Maduro calls for a million more militia thugs
Venezuelan President Nicolas Maduro is getting desperate. With the international community lining up against him, and his own people getting more hungry all the time, Maduro finds himself increasingly alone and isolated.
His solution? Find a million more friendly faces that he can count on when it really hits the fan.
Maduro is calling for a million more members of his personal bodyguard, a civilian militia tasked with keeping the population in line by any means necessary. Those means include roving gangs of street thugs who shoot anyone who looks like they oppose the government.
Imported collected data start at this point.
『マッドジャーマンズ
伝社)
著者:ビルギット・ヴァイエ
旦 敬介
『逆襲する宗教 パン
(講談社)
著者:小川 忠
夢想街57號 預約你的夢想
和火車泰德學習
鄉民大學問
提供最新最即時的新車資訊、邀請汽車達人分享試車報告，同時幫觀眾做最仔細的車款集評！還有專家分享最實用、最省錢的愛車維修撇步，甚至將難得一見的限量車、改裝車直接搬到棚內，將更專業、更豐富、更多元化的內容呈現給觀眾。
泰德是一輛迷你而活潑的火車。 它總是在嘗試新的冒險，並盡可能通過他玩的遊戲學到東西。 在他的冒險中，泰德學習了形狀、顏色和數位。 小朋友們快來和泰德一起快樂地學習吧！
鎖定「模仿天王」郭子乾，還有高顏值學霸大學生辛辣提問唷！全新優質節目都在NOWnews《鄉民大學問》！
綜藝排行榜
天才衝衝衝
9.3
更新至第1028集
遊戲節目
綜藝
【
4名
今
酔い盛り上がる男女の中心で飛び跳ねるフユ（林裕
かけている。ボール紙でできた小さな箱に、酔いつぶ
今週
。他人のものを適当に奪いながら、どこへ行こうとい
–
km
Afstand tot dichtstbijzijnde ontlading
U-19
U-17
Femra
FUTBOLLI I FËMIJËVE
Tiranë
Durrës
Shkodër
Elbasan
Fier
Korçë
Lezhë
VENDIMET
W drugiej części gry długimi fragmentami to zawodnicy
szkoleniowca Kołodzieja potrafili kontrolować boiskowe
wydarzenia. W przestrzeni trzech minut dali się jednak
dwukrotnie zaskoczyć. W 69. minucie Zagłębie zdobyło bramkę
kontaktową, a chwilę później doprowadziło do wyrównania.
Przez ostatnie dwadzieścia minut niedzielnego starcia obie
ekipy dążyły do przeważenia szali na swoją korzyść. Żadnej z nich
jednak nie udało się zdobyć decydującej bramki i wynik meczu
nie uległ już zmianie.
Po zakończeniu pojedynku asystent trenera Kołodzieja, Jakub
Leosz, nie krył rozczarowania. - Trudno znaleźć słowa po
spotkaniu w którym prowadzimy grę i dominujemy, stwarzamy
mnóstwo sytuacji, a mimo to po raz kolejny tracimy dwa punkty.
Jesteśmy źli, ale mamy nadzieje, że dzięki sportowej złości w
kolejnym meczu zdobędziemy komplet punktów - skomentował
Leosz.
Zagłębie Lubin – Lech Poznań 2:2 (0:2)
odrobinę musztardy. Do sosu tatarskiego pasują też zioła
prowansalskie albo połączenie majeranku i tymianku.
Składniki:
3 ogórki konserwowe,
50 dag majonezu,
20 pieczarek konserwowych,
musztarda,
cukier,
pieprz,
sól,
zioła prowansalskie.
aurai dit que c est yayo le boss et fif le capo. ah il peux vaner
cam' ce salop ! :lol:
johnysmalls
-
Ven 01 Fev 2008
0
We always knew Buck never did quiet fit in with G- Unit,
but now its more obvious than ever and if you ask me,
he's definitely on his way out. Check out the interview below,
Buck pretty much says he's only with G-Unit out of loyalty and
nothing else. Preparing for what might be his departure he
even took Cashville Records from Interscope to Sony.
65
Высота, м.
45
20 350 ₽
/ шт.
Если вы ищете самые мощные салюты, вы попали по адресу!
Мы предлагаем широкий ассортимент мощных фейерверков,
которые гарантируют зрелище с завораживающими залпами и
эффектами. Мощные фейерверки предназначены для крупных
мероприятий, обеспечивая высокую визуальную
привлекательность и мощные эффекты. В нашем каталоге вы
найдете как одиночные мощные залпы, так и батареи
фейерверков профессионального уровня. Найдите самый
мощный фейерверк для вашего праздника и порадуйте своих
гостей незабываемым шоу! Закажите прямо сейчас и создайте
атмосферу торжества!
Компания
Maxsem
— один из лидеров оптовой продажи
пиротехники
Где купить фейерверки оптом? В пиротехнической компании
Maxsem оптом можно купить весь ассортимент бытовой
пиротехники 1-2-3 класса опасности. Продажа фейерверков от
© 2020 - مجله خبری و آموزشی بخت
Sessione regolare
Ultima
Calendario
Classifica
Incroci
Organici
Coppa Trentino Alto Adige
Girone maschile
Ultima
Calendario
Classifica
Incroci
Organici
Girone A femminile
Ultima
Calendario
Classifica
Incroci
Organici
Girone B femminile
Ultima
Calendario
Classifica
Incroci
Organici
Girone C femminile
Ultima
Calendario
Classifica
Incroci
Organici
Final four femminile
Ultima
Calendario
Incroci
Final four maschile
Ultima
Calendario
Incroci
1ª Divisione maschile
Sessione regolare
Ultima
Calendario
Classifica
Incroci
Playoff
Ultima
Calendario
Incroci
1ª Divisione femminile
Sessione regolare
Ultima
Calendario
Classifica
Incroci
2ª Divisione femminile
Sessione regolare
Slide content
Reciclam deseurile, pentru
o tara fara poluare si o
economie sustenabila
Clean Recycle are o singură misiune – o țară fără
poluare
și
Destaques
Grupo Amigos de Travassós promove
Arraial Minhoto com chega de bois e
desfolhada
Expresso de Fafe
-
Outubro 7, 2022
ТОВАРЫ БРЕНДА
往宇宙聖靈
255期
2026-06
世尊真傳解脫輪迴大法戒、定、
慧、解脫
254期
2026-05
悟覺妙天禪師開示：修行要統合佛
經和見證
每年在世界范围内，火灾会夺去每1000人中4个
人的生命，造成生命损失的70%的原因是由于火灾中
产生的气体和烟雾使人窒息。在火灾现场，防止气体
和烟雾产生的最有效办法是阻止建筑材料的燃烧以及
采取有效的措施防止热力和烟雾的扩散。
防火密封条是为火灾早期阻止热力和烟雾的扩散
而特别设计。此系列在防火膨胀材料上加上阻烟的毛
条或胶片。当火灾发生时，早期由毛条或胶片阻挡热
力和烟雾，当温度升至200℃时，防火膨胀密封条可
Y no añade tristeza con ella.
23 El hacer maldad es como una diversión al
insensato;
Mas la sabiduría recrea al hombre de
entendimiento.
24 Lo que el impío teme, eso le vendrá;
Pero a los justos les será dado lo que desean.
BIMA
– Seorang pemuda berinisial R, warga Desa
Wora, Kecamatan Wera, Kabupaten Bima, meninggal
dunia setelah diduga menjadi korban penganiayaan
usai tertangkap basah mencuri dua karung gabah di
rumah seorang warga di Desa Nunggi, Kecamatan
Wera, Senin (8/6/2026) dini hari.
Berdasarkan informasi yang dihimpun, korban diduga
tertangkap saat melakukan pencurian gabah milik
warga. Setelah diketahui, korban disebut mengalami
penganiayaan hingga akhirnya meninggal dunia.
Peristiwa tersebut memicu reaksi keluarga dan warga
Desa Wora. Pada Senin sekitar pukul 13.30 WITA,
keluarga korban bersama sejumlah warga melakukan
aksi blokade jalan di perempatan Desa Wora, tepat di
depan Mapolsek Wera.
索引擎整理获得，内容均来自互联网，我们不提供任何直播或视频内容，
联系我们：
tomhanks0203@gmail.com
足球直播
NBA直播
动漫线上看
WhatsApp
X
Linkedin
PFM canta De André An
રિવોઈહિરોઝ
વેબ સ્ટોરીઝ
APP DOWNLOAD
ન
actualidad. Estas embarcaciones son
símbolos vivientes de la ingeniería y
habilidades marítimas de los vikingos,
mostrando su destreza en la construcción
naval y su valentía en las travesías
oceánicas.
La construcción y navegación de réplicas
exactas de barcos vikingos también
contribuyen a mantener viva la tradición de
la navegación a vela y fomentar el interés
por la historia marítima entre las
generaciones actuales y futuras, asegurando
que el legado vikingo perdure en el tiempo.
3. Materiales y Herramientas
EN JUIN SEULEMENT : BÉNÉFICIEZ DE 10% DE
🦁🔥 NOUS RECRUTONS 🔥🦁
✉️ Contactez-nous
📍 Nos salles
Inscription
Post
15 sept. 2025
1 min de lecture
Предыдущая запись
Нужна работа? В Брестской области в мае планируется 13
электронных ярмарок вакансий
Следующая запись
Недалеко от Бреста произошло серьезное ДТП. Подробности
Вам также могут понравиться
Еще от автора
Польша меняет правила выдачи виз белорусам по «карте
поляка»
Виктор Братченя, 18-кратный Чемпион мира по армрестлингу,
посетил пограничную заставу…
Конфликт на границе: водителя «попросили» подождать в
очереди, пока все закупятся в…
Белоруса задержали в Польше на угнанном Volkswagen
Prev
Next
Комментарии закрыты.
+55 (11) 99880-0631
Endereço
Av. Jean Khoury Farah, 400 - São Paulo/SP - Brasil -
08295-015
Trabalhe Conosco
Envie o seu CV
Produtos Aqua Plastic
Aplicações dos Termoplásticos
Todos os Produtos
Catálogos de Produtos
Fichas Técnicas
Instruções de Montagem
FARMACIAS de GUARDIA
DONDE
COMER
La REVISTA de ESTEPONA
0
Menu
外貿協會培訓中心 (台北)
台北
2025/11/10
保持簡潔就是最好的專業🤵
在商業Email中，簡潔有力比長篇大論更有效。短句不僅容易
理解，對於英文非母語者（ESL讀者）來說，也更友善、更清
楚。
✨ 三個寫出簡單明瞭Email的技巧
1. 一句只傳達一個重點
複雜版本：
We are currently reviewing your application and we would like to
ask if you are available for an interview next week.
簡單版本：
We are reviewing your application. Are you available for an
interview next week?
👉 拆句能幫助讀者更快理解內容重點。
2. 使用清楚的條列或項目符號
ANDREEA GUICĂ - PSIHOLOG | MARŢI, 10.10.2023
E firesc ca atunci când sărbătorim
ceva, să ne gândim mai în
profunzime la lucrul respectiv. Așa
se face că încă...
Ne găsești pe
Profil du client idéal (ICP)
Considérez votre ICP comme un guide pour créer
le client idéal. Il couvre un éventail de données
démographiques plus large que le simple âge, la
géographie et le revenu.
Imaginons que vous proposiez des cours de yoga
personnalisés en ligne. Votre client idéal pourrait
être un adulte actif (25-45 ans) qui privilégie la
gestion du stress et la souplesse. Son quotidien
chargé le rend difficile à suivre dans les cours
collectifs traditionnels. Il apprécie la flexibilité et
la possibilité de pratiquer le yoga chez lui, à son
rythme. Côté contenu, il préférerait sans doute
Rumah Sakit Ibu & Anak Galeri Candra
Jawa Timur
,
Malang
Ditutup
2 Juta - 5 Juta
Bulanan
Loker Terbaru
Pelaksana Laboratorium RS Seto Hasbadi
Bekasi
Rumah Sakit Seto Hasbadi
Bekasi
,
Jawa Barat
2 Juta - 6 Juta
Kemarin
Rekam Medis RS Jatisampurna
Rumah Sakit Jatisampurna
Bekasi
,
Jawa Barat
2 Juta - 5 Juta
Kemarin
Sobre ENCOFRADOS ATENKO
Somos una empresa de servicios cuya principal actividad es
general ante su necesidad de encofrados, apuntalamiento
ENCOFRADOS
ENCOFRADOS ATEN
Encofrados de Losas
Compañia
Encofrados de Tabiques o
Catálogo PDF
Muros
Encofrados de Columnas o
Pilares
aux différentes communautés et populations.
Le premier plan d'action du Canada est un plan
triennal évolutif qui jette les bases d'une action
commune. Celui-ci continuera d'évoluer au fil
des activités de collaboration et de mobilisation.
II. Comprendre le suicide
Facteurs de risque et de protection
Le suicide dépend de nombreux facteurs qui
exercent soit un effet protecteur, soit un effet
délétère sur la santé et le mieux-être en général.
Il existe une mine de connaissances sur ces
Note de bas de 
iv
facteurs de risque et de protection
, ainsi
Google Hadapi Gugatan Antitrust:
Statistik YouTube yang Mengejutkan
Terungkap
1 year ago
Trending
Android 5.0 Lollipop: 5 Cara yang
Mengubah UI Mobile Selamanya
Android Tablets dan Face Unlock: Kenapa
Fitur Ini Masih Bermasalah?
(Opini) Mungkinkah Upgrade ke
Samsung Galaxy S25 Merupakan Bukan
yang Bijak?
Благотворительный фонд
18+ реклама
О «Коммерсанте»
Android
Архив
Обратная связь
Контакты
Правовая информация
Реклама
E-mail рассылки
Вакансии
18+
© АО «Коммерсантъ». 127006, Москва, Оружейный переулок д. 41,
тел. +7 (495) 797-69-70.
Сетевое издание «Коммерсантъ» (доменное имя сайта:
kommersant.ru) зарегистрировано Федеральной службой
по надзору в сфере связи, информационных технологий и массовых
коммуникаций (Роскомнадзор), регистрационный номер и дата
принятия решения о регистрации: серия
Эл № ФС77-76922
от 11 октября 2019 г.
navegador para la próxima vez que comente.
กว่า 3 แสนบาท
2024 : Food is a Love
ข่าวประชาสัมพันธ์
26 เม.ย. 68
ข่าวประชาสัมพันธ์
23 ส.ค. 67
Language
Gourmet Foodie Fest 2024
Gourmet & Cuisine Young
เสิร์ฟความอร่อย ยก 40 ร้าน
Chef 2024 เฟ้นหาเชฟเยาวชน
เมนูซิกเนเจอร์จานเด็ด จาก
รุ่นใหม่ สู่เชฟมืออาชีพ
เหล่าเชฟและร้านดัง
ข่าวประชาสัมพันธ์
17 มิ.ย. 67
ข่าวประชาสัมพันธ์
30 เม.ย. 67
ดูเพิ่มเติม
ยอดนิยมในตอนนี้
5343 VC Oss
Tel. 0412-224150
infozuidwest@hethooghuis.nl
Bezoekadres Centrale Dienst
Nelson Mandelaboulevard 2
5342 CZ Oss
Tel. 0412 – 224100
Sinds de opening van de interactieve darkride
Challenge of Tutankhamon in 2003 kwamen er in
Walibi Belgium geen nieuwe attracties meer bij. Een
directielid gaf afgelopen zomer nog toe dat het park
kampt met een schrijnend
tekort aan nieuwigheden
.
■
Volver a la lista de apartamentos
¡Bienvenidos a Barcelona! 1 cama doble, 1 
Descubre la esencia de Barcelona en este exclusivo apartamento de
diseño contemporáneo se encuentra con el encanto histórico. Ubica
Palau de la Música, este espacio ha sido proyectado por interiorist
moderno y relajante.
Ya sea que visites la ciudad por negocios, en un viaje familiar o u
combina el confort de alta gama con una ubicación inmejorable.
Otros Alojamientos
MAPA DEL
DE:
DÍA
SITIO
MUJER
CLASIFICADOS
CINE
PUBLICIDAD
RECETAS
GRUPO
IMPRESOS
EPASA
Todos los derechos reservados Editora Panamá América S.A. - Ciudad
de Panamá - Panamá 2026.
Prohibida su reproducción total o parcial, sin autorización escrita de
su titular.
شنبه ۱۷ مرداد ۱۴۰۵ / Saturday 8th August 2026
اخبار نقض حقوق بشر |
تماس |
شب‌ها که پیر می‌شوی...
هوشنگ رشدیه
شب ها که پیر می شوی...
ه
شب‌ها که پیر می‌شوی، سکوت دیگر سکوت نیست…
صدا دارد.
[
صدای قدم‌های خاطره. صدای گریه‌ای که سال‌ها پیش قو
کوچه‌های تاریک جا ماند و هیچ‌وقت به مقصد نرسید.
Since there are already nearly 2 million members of these militias, Maduro's call for a million more could mean that he is beginning to distrust his base in the Venezuelan military. Indeed, Maduro said yesterday that his civilian militia would become part of the military command.
Venezuelan President Nicolas Maduro has sent a request to the Constitutional Assembly to integrate national militia into the Bolivarian Armed Forces.
"I am asking the Constitutional Assembly and the General Staff to review the main charter of the Bolivarian Armed Forces, in order to grant a constitutional status to the Bolivarian national militia, to make it a part of the Armed Forces," Maduro said in a speech broadcast live on Twitter on Saturday.
Do you think it has anything to do with Maduro's rival, Juan Guaidó, offering amnesty to any military members who come over to his side?
The call to expand the militia - which answers directly to Mr Maduro - comes as opposition leader Juan Guaidó seeks to persuade the Venezuelan military to abandon the president.
So far the military has stayed loyal.
Certainly the top brass in the military aren't budging. But they'd have a hard time protecting Maduro if they didn't have many soldiers to command.
Maduro is asking his militiamen to go out to the fields and get some food for the rest of Venezuela.
The president praised the civilian militia for its readiness to "defend, with arms in hand, (the) peace, sovereignty, territorial integrity and independence and the life of our homeland", during a rally in the capital, Caracas.
But he also called on the existing two million members to get involved in agriculture, as Venezuela continues to struggle with a spiralling economic crisis which has left people struggling to afford food.
"With your rifles on your shoulders, be ready to defend the fatherland and dig the furrow to plant the seeds to produce food for the community, for the people," Mr Maduro told the crowd of militia members.
The Chavista thugs that join the militia are interested in protecting the goodies that Maduro has been handing out since he came to power. These are the poorest of the poor who, without Maduro's benificence, would starve to death. They are his natural allies and political base - what's left of it.
Venezuela's agony will continue and may be entering a new, bloodier phase. Guaido is calling for people to take to the streets to "start the final phase of the end of the usurpation". That means confrontation with the militias and probably a lot more bodies in the streets.